Why are your nails yellow?

No, we’re not talking about a sunny hue of nail polish. More and more, women are noticing a yellowish tinge in their natural nail beds—so what causes this issue, and how serious is it?


Yellowed nails can be caused by a variety of issues—some simple, and some less so. The good news? Usually, this condition is only a stain caused by darker shades of nail polish.


The nails are very porous, meaning that they can easily absorb pigments found in different polishes.
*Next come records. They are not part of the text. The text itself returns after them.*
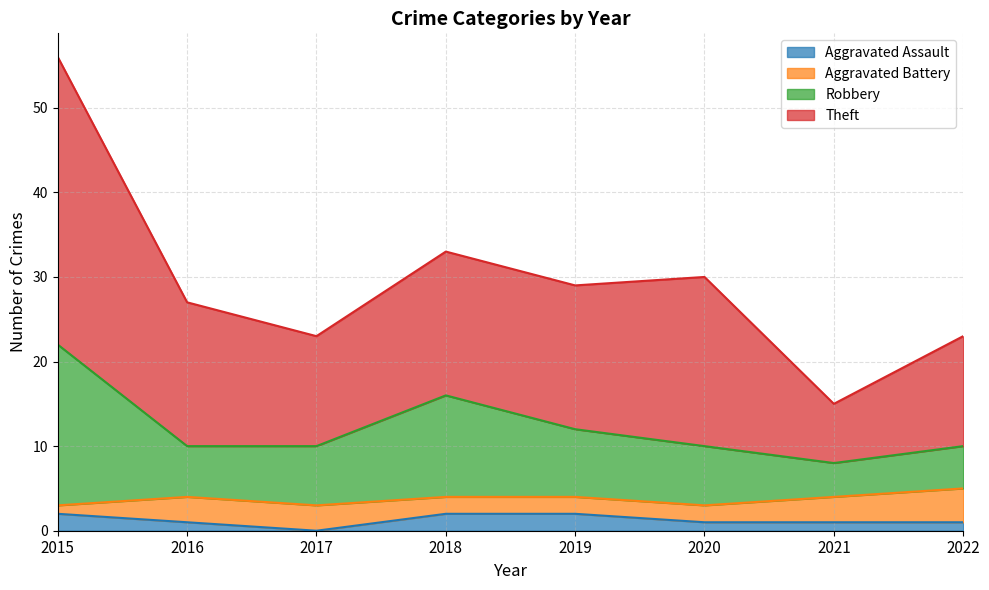

True or false: Aggravated Assault has a value of 2 at 2018.

True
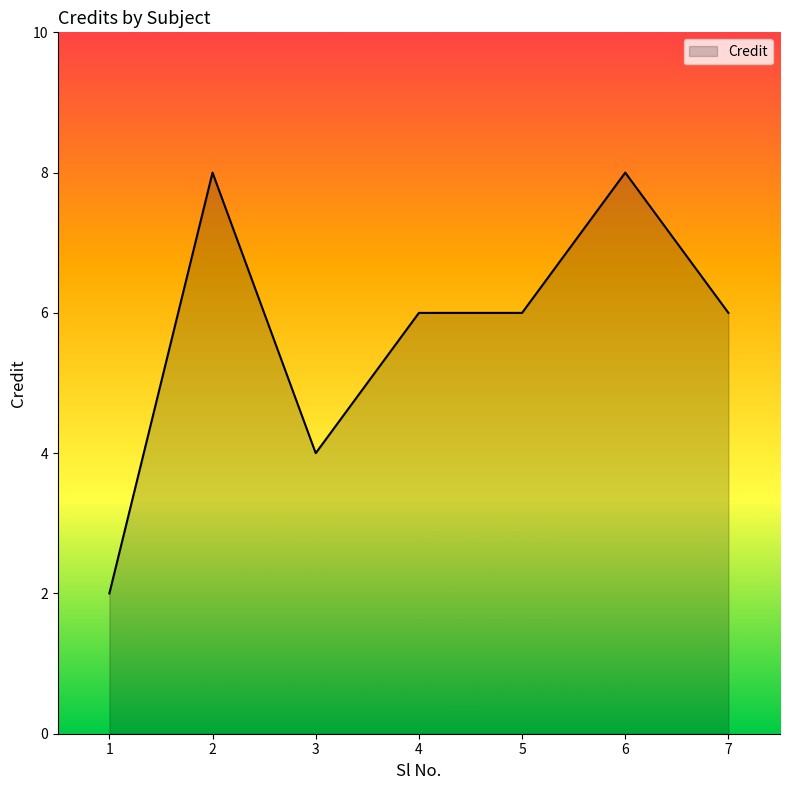

The chart shows a value of 6 at 5. True or false?

True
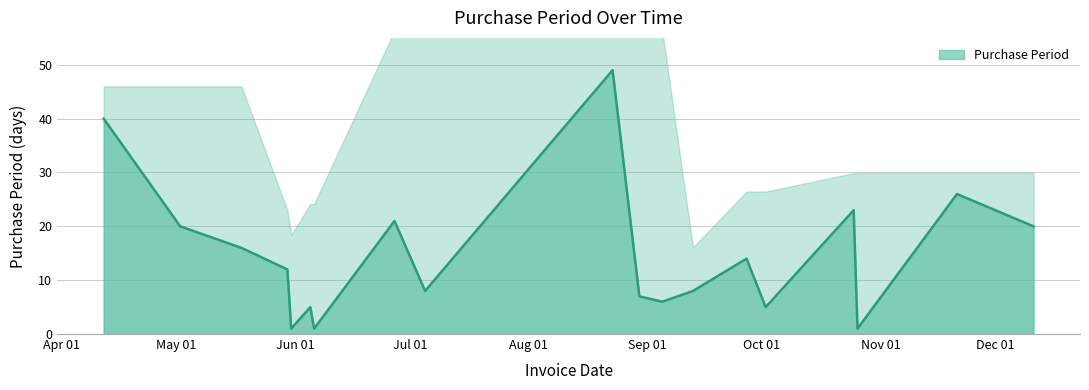

What position from the right is 2017-10-02?

5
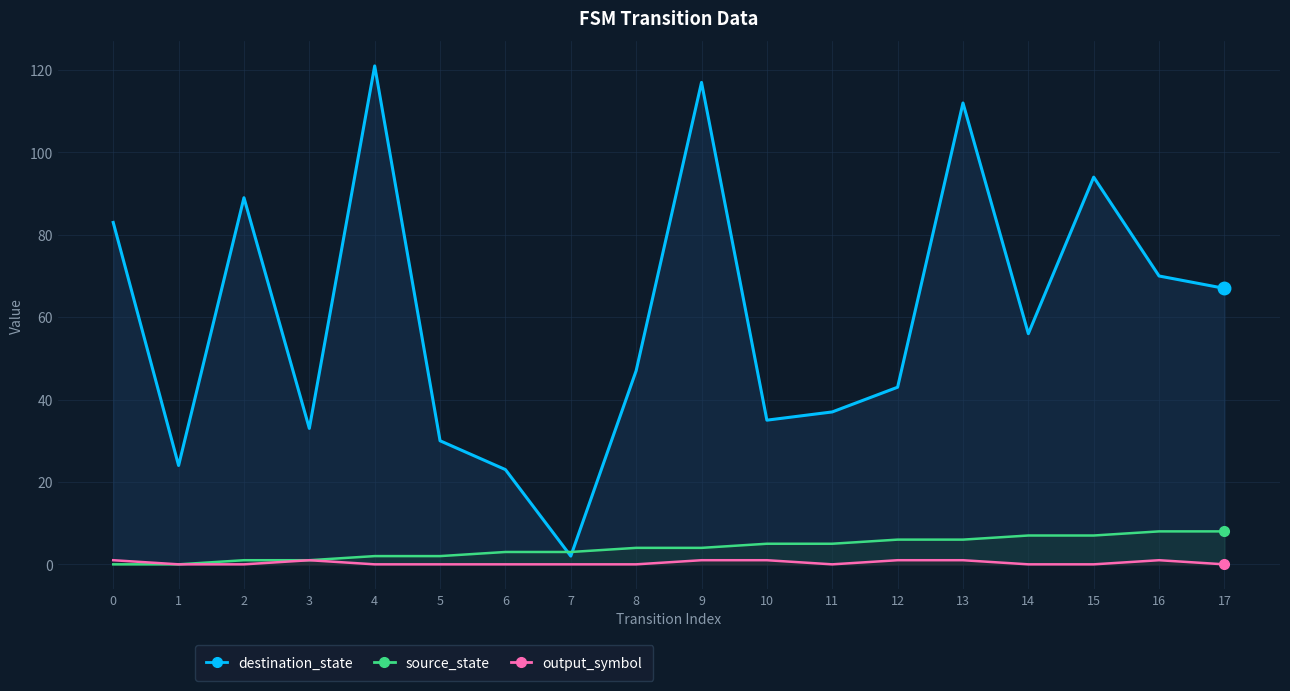

What is the difference between the maximum and minimum values in the source_state series?

8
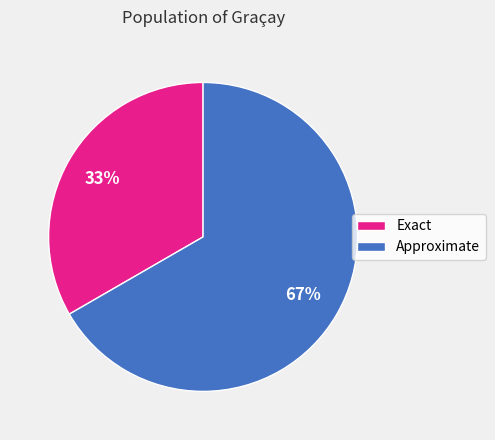

Combined, do Exact and Approximate account for over 50%?

Yes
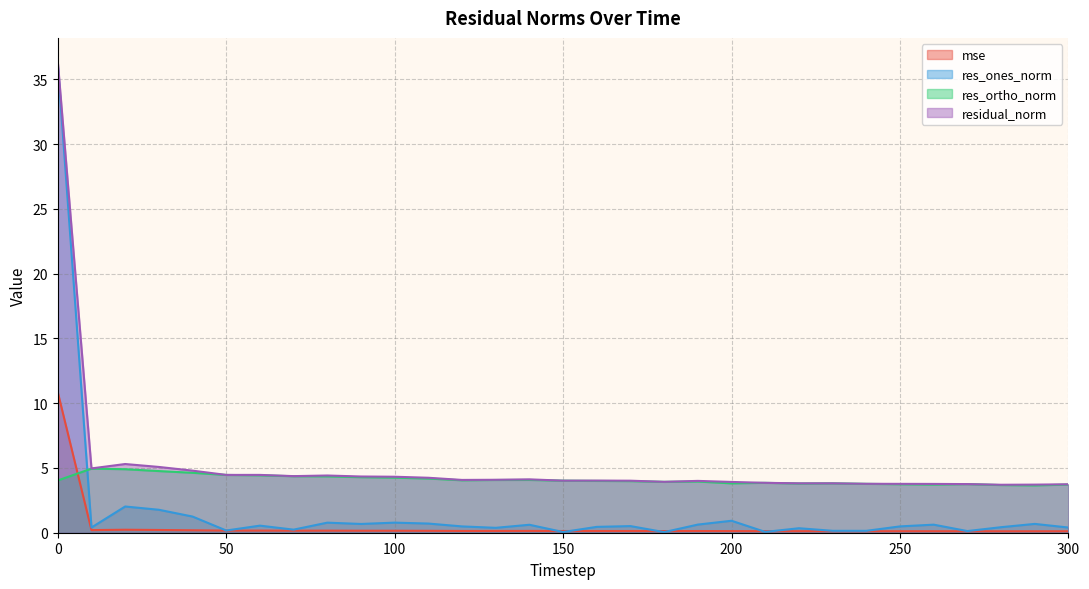

Is it true that mse equals 0.1 at 10?

False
Dermatologist Shereene Idriss, MD, told Women’s Health that yellowing comes as a result of “The iron oxides in [darker] polishes [becoming] oxidized.”


The solution is clear: apply a transparent basecoat to your nails, and opt for “natural” weeks between manicures so that your nails can breathe.
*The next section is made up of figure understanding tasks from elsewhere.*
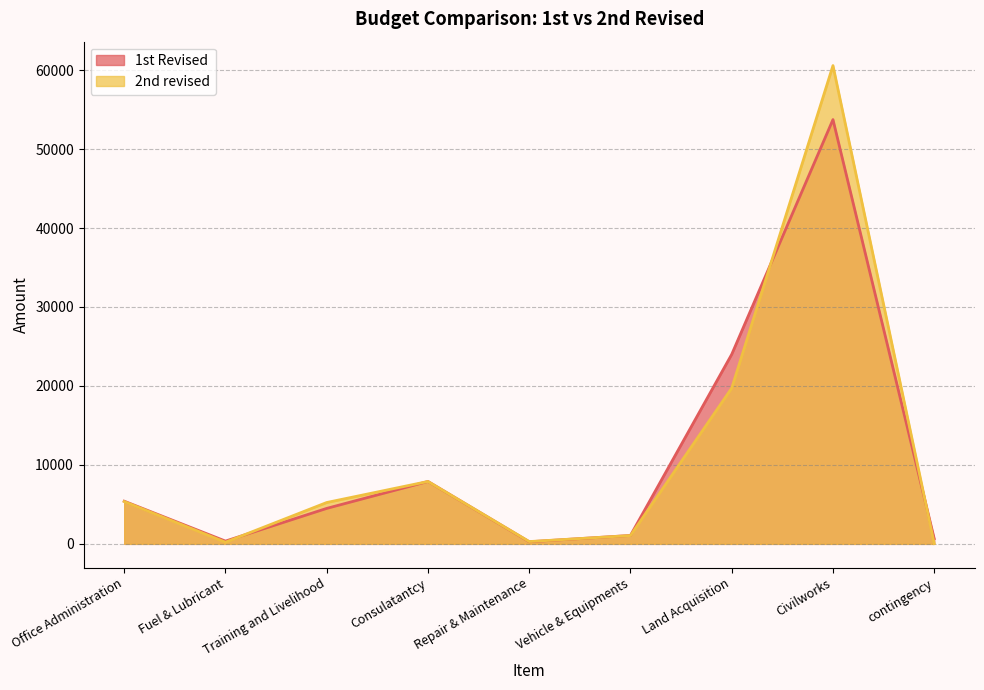

After their last crossing, which series has the higher values: 2nd revised or 1st Revised?

1st Revised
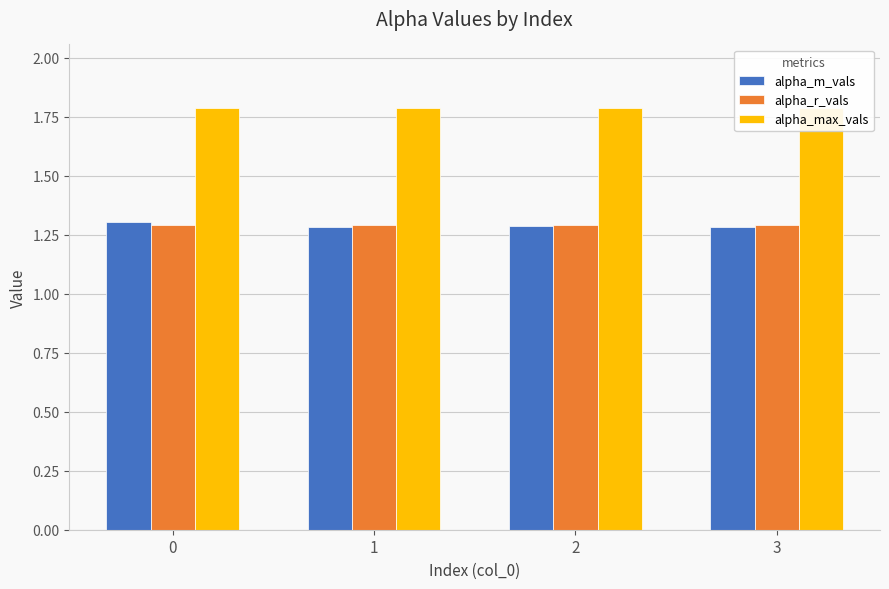

What are all the series names shown in the legend?

alpha_m_vals, alpha_r_vals, alpha_max_vals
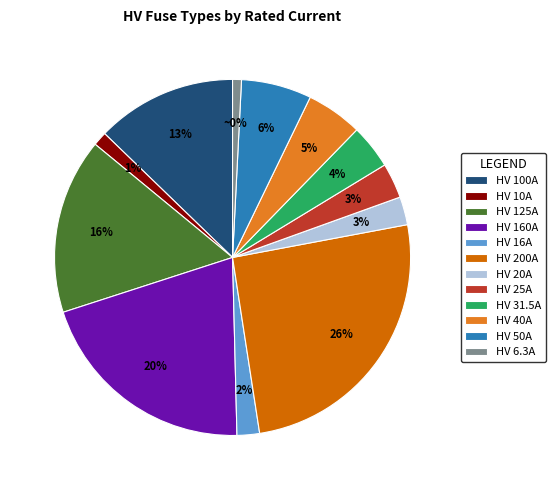

Is it true that HV 31.5A is 10% of the pie?

False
However, yellow nails could be a sign of a more serious, underlying issue, including “chronic lung disease or poor liver function,” adds Idriss. What’s more, certain vitamin deficiencies, including B-12 and zinc, can lead to nail discolouration. To help combat this, eat a diet rich in these nutrients: salmon, fortified soy, and yogurt are high in B-12, while seafood, spinach, and nuts are high in zinc. Dietary supplements are also available.


Idriss adds that a rare hereditary condition may also be behind the honey hue.


“This is extremely rare and is known as ‘yellow-nail syndrome,’” she says. “It starts in middle age, and is associated with obviously yellow nails of both hands and feet, swelling in the legs, and respiratory signs such as chronic difficulty breathing. If this affects you or someone you know, treating the underlying lung issues and leg swelling is of crucial importance to your health. Your nails may or may not revert back to normal because the changes are due to a genetic mutation.”


As such, have a dermatologist check out yellowed nails that last for long periods of time, or accompany other symptoms. Your nails are more than just an important aspect of your beauty routine—they’re a window into your health.